Мишин неодобрительно посмотрел на напарника, вытирающего окровавленные руки об остатки бинтов.
Раненый же переводил умоляющий взгляд с одного хантера на другого. Он понял, что убивать его не будут и теперь, когда ему еще и оказали первую помощь, пошел ва-банк.
— Если вынесете меня, комитет в долгу не останется.
— Какой такой комитет? — Орловский непонимающе уставился на спасенного.
— Центральный, — Андрей протянул Виктору замусоленную красную книжицу.
«ЦК ВЛКСМ г. Москвы» было отпечатано крупным шрифтом на шершавой цвета крови корочке. Орловский закрыл глаза. У него когда-то тоже был такой же членский билет. Когда-то давно, две или три жизни тому назад.
— Ты несешь первым, — буркнул тем временем, Мишин и, подхватив сидор, зашагал в сторону проспекта.
Орловский, пораженный такой резкой переменой настроения напарника, взвалил на плечи неожиданно легкого комсомольца и поспешил следом. Что-то ворчавшего себе под нос Мишина они догнали уже на входе в какой-то сквер.
— Сдать бы тебя в комендатуру, товарищ Семен Темрюков, и все дела. А тут возись с ним, с революционером хреновым.
Пыхтя как паровоз, санаторный титан нехотя пожирал сырые дрова. В бывшем красном уголке рядом с каптеркой, где постелили комсомольцу, воняло плесенью, сырыми носками и какой-то чердачной гнильцой. Кроме коменданта Сенько, да пары незнакомых новичков на базе никого не было.

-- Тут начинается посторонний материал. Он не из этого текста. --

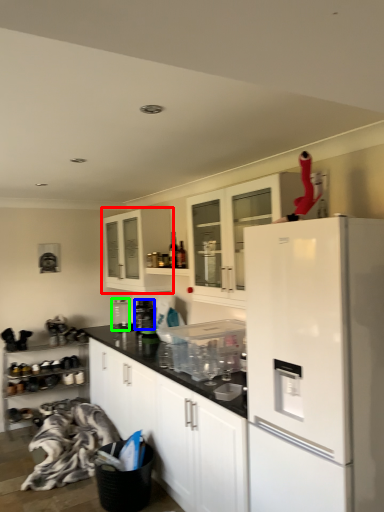
Question: Estimate the real-world distances between objects in this image. Which object is closer to cabinetry (highlighted by a red box), appliance (highlighted by a blue box) or appliance (highlighted by a green box)?

Choices:
 (A) appliance
 (B) appliance

Answer: (A)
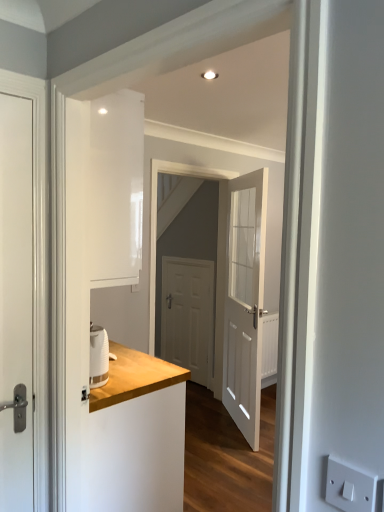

После первых майских теплых деньков наступили черемуховые холода, и на улице свирепствовал северный ветер. Он, то завывал где-то наверху в обглоданной временем кочерыжке трубы, то налегал на мутные, заляпанные краской стекла, так напористо, что те испуганно вздрагивали и, казалось, вот-вот уже должны уступить хулигану.
Богатырский храп, доносящийся из каптерки, изредка сменялся пронзительным посвистыванием. Иногда и то и другое прерывали вопли комсомольца:
— Справа заходи, Колян, справа. Гранатой его.
— Воюет, — Мишин встал, вошел в каптерку и, подбросив дров, взял закипевший чайник.
Орловский открутил крышку трофейного термоса и разбавил свежий кипяток так и не использованным в рейде сладким чаем.
— И мне плесни, — Андрей подставил свою кружку.
— Отчего же мы дальше не пошли, — задал Виктор, давно мучивший его вопрос.
— Не судьба.
— Как это?
— Знаешь, если у хантера в рейде с самого начала не задалось — лучше сразу назад вернуться.
— Да ладно…
— Не, серьезно. Такое редко, но бывает. А вообще я все равно бы пошел, да только не прошли бы мы сегодня там.
— Почему?
— Ошибся я. То не колонну мародеры дербанили, то янки комсомольский актив херачили. И бронетехникой и минометами. Да ты же сам все видел.
— Видел. А мы-то тут причем?
— А тебе что, одного пропиздона на Боткинском мало?
— Да хватило, но можно ведь было обойти.
— Эх, молодежь, — вздохнул Андрей, как будто он был старше Виктора не на каких-то три года, а, как минимум, лет на двадцать. Орловскому даже показалось, что по правую руку от него сидит сам Тимофеич. — Американцы ко всему подходят обстоятельно, без нахрапа. Если уж задумали какую операцию — значит тут тебе и снайперы на точках и мобильные истребительные группы, чтобы не одна мышь не проскочила.
— а что же это они нас не предупредили?
— Смеешься?
Орловский отставил в сторону пустую кружку и, положив левую руку под голову, растянулся на тюфяке.